Friday was spent adding the second coat of 3 planned coats of bottom paint. Given that each coat of paint must be allowed to adequately dry prior to the next coat being applied it was becoming impossible to launch before the weekend. What the heck, it is only money and the view from our temporary home at Mt. Cinnamon resort was spectacular! We will be in the water Monday for sure.
After a weekend of rest, everyone arrived back at the boatyard refreshed and ready to accomplish great things. My new best pal proudly walked me around Pilots’ Discretion to show me what a fine job they had done.
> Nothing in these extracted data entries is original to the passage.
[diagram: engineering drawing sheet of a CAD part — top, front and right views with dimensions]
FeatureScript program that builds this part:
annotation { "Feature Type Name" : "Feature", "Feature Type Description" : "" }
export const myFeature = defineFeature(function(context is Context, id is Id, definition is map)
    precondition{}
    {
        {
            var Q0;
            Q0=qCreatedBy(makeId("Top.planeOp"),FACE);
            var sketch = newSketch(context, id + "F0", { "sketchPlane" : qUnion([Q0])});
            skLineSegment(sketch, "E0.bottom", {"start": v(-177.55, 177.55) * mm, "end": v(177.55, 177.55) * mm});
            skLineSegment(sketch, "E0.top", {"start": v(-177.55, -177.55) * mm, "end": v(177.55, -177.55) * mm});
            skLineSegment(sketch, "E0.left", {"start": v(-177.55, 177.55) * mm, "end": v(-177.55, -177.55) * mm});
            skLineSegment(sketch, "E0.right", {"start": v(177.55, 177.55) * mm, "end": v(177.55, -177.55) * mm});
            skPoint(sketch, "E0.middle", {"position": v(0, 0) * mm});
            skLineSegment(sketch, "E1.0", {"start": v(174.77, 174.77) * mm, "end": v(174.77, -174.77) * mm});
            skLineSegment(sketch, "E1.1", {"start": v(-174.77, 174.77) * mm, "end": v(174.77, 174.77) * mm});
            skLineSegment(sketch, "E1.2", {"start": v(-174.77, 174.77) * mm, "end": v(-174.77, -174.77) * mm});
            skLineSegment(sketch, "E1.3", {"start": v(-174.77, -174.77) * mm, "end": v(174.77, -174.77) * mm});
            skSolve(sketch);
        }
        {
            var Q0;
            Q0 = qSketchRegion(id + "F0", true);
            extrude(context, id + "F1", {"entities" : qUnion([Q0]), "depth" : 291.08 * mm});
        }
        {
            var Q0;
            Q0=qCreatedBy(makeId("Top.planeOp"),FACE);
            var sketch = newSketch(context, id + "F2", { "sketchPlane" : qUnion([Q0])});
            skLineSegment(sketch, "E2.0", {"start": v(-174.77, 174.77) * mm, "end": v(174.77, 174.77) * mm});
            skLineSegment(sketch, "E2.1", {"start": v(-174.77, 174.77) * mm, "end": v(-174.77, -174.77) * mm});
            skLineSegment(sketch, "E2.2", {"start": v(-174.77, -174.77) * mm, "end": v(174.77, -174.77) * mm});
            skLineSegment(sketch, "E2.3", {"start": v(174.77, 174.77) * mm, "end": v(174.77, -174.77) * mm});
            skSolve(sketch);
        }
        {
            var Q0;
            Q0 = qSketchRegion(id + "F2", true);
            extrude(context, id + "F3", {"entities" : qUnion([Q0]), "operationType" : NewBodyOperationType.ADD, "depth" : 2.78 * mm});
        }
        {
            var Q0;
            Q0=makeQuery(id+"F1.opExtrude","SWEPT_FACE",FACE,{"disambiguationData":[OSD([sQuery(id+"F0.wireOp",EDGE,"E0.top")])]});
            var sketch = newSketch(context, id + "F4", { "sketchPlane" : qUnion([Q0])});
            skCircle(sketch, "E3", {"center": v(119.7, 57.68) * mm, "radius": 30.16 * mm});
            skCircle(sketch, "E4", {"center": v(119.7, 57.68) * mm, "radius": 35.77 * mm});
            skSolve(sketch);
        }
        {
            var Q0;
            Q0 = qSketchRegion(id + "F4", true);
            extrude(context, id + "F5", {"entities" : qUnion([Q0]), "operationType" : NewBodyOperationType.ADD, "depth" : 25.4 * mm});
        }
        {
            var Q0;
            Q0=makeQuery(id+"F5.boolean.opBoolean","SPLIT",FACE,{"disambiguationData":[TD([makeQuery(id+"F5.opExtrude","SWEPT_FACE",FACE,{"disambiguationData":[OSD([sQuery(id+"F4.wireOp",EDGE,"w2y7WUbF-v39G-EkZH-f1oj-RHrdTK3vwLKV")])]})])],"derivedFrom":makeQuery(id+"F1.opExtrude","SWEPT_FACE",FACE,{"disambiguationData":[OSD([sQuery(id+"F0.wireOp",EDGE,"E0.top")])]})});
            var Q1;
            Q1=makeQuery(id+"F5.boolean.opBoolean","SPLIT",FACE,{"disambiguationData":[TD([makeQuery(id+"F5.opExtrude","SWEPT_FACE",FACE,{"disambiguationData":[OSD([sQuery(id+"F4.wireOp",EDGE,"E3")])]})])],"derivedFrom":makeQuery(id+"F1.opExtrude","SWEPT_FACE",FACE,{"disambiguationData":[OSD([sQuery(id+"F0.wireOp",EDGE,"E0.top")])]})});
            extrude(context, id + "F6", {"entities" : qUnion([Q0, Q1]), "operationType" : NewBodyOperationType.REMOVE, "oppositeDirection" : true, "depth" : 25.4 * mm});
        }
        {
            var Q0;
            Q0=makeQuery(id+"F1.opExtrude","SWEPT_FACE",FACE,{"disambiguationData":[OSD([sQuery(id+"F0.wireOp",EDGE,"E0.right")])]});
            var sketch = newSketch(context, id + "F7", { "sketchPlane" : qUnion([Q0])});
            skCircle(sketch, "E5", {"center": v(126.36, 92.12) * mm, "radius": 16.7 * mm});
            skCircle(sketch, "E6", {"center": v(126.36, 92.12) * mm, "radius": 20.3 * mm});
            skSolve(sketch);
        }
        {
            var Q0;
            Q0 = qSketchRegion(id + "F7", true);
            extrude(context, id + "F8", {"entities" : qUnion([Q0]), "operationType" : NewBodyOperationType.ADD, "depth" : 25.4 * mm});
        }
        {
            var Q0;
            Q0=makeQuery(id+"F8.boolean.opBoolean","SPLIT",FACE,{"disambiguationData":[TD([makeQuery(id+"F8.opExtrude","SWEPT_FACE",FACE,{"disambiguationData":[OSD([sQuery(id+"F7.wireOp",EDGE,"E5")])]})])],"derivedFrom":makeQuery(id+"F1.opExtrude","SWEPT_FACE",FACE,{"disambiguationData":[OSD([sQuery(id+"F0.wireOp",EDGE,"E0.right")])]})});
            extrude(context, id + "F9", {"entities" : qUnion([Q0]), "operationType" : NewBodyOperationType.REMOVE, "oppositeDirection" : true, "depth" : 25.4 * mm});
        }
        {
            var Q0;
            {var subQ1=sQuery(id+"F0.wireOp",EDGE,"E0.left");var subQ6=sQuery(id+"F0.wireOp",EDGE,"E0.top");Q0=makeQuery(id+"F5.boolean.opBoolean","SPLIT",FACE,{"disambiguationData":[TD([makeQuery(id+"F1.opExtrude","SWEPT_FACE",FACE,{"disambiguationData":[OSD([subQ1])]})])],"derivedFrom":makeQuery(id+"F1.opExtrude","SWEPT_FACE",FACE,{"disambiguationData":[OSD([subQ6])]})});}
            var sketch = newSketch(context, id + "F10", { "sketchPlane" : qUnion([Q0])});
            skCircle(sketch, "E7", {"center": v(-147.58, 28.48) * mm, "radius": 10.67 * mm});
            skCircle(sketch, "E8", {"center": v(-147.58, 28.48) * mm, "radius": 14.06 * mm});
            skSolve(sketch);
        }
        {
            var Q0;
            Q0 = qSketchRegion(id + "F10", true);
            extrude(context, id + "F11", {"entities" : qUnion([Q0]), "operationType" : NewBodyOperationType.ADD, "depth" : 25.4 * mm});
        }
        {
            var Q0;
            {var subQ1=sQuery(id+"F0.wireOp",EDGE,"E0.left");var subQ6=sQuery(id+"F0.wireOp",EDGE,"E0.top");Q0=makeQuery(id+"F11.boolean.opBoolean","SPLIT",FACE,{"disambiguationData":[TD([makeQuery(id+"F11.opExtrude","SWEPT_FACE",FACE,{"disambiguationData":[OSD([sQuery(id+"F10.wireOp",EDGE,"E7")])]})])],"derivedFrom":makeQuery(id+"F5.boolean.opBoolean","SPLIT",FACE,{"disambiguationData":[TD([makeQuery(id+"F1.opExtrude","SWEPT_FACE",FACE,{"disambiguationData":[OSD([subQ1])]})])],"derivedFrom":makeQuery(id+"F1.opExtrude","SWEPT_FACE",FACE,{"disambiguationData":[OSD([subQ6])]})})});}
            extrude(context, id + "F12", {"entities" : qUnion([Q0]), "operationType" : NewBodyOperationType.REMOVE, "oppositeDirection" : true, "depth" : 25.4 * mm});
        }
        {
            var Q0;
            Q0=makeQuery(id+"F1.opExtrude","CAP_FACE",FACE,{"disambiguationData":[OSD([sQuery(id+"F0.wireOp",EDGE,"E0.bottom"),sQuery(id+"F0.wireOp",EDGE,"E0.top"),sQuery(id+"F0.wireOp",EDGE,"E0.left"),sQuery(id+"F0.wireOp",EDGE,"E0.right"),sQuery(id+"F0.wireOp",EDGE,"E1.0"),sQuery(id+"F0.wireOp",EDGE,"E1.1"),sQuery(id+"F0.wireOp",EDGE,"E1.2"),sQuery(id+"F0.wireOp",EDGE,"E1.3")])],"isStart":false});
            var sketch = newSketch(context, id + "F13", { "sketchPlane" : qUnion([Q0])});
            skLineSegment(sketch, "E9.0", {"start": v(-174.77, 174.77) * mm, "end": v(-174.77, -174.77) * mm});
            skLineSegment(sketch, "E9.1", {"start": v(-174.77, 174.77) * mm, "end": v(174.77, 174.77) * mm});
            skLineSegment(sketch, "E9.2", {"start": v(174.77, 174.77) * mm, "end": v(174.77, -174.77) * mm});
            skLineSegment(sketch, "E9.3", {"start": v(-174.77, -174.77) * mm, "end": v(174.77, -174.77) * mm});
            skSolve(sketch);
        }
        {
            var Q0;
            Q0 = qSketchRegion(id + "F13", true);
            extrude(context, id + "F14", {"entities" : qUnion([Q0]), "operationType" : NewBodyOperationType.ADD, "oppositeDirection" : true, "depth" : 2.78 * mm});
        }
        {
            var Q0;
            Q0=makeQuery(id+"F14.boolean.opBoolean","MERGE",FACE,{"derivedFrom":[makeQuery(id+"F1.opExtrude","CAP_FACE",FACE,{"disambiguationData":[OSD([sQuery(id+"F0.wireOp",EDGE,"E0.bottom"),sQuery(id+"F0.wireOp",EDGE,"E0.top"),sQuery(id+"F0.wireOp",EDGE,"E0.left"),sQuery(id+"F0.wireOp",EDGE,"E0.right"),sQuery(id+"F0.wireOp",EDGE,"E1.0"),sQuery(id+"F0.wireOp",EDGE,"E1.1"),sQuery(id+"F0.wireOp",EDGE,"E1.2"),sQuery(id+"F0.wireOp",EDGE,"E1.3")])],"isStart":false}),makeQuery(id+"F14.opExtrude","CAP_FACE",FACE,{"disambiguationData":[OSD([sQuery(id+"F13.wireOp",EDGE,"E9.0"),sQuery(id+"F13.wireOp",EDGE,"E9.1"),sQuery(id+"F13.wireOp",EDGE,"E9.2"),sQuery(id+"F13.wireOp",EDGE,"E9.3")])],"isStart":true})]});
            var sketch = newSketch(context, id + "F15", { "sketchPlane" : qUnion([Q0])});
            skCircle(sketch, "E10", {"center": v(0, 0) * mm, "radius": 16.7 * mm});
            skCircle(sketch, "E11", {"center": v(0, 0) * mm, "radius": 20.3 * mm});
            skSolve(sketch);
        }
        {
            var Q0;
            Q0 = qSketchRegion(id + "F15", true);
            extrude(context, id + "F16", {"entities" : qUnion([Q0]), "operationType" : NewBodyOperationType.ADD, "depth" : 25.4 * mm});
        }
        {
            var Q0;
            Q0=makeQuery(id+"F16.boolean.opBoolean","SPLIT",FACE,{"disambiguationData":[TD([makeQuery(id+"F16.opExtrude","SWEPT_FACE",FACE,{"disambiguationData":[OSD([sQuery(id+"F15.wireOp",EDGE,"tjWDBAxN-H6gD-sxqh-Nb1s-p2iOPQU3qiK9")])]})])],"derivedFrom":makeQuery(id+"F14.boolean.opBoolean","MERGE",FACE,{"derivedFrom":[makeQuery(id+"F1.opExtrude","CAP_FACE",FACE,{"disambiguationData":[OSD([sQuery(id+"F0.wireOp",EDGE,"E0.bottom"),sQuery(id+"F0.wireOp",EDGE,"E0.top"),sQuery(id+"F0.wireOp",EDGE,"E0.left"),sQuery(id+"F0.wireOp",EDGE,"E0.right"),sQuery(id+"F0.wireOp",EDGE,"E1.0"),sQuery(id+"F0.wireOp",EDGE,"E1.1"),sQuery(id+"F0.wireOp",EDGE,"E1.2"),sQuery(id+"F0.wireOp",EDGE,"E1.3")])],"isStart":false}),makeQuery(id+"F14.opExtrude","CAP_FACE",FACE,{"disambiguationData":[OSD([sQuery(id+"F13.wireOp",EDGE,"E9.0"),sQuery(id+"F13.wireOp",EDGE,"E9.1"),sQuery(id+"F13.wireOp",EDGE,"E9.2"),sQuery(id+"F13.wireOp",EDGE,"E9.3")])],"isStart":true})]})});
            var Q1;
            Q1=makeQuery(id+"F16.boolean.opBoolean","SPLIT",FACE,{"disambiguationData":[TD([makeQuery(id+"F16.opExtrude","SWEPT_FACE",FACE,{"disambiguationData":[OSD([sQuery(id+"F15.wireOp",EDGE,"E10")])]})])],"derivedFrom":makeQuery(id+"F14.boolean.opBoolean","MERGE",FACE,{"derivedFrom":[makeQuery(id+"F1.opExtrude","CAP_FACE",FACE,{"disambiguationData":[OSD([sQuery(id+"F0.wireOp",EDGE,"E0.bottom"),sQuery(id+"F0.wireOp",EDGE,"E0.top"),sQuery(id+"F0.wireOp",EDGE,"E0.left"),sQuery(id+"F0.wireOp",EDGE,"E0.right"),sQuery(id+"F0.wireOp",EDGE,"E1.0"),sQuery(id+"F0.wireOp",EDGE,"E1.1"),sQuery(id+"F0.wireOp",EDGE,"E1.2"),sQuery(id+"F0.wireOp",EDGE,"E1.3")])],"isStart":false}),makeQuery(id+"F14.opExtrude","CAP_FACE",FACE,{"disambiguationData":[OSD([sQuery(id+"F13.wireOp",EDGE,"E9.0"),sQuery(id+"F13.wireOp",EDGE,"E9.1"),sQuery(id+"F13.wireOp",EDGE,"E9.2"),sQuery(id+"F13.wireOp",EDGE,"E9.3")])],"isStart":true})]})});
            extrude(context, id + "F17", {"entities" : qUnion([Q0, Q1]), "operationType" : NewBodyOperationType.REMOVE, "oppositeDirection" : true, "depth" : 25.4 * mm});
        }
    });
When I mentioned to him that the dinghy lift had been stripped to bare metal but had not been repainted he feigned surprise and said ” you wanted us to paint that too?” “Yes we did,” and did I mention that in addition to not painting things that did need painted, they did manage to paint a lot of places that were not supposed to be painted. After another trip to the front office and much grousing, it was determined that we were actually the customer and if we did not think the job was complete, the job was not complete. In the end, we got all of our issues addressed adequately.
It was not easy and the process ended up taking 8 days instead of the usual 4 but Pilots’ Discretion is back in the water. Next stop, additional electrical system modifications and a complete overhaul of the boat’s sanitation system. Did I mention that maintaining Pilots’ Discretion at times feels like a full-time job?